*PROBLEM STATEMENT*
Once you reach the line containing "Most players do", copy it and every line after it exactly, through the end of the data below.

*** Opening RECORDS ***

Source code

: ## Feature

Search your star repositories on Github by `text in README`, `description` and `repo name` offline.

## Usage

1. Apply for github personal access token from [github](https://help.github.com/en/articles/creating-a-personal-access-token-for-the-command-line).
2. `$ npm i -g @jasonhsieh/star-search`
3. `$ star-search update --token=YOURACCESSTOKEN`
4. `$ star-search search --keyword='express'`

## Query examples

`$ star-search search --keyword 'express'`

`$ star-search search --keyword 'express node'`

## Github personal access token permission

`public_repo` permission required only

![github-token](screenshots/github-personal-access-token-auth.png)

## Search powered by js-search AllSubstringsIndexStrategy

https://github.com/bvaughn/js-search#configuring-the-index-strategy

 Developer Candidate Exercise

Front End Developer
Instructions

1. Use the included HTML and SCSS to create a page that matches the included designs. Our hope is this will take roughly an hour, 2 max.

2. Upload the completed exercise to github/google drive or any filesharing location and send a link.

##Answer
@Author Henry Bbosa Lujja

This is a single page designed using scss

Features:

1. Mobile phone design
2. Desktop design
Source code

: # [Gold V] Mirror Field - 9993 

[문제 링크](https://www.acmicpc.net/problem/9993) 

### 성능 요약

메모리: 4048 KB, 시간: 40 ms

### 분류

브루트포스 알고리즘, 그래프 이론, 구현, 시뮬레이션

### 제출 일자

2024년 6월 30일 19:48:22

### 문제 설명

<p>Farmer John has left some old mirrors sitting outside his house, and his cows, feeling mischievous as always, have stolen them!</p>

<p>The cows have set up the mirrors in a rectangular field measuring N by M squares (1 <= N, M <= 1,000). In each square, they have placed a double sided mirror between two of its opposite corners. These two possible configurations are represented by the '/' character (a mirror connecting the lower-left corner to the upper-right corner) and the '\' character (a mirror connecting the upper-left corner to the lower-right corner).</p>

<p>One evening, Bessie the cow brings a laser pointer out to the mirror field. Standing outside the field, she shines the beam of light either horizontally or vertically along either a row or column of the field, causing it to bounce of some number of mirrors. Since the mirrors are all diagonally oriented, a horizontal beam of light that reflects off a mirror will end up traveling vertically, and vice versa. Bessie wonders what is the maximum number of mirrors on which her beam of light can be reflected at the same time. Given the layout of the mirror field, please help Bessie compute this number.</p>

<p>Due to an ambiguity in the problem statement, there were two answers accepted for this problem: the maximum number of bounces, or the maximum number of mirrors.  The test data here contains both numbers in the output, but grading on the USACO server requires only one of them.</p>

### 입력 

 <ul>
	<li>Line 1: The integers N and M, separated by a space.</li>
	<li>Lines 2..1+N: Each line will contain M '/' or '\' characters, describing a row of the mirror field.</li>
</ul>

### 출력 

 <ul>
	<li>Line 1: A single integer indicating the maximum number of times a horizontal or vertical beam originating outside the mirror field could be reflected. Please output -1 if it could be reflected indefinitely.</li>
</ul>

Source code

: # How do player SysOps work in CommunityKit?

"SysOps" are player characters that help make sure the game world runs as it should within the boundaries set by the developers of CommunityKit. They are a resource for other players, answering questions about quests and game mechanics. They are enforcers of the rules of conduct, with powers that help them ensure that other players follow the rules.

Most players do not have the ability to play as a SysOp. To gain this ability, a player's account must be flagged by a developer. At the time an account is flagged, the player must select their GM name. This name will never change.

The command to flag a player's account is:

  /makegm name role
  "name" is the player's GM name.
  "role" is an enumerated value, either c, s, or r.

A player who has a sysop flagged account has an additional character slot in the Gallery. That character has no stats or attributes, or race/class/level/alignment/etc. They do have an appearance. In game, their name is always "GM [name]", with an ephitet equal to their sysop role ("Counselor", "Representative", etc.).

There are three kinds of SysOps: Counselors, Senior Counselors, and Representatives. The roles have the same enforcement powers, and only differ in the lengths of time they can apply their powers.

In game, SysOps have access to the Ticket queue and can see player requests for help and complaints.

*** Closing RECORDS ***

*ANSWER BOX*
Most players do not have the ability to play as a SysOp. To gain this ability, a player's account must be flagged by a developer. At the time an account is flagged, the player must select their GM name. This name will never change.

The command to flag a player's account is:

  /makegm name role
  "name" is the player's GM name.
  "role" is an enumerated value, either c, s, or r.

A player who has a sysop flagged account has an additional character slot in the Gallery. That character has no stats or attributes, or race/class/level/alignment/etc. They do have an appearance. In game, their name is always "GM [name]", with an ephitet equal to their sysop role ("Counselor", "Representative", etc.).

There are three kinds of SysOps: Counselors, Senior Counselors, and Representatives. The roles have the same enforcement powers, and only differ in the lengths of time they can apply their powers.

In game, SysOps have access to the Ticket queue and can see player requests for help and complaints.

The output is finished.